Hubert Musseau, COO for Wealth Management business at BNP Paribas in France, also believes that the internet access is definitely an area where the firm is going to invest further to improve the look and feel of reports for the clients, but some things will never be fully automated. “For example, in the Lehman or Madoff crisis, in a few hours we had a good assessment of global exposure to client, but we needed three or four days to have a clear visibility regarding all the products and portfolios,” he explains. “The financial crisis has had a lot of indirect impacts, as well as direct impacts. It was quite hard to have a full assessment of the impact of Madoff or Lehman, in terms of valuation or liquidity. You can’t just push one button and have all the information you need,” says Mr Musseau, specifying that Madoff assets were not in any discretionary client portfolios, but the bank was only custodian of those assets.
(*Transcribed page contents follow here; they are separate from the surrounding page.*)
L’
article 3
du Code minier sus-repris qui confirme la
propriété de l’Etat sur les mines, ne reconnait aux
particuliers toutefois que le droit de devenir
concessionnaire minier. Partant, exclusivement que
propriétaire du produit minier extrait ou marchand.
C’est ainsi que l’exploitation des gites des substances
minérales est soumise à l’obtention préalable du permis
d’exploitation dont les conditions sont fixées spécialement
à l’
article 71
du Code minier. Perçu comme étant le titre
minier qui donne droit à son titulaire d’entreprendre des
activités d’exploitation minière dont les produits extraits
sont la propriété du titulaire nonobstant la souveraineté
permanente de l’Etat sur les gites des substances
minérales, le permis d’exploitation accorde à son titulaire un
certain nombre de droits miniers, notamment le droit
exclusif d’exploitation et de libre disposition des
Nevertheless, internet and online access remains a major area of investment going forward, says Mr Musseau. “We want to be able to propose a robust and user friendly internet platform – where the client can have access to some key financial information to his portfolio statements at any time and have the correct valuation updated to the last operation he made (including through the internet site), and where he will be able to make a lot of simulations or analysis regarding the performance. We want to provide this for all the clients, not only for some key ultra high net worth clients.”
Managing relationships Another area where investments are going to increase is in the CRM (customer relationship management) space. “CRM tools, based on the information that we have on the clients, allow us to have the right approach from a commercial point of view and from a suitability point of view, as it gives us good indication on what products we should promote, according to the client risk and behavioural profile.” Tax reporting is also another area of focus, as more and more offshore clients need to declare their income and ask the bank to feed them with some key information for the fiscal declaration on the resident country.
Client reporting in general is very important. “We used to invest a lot in the back-office system 10 years ago, but now we just make sure that this is compliant, it gives good support and it does not have any issue from an operational point of view, but the bulk of our investments go to our core tools, to our portfolio management and CRM systems,” says Mr Musseau.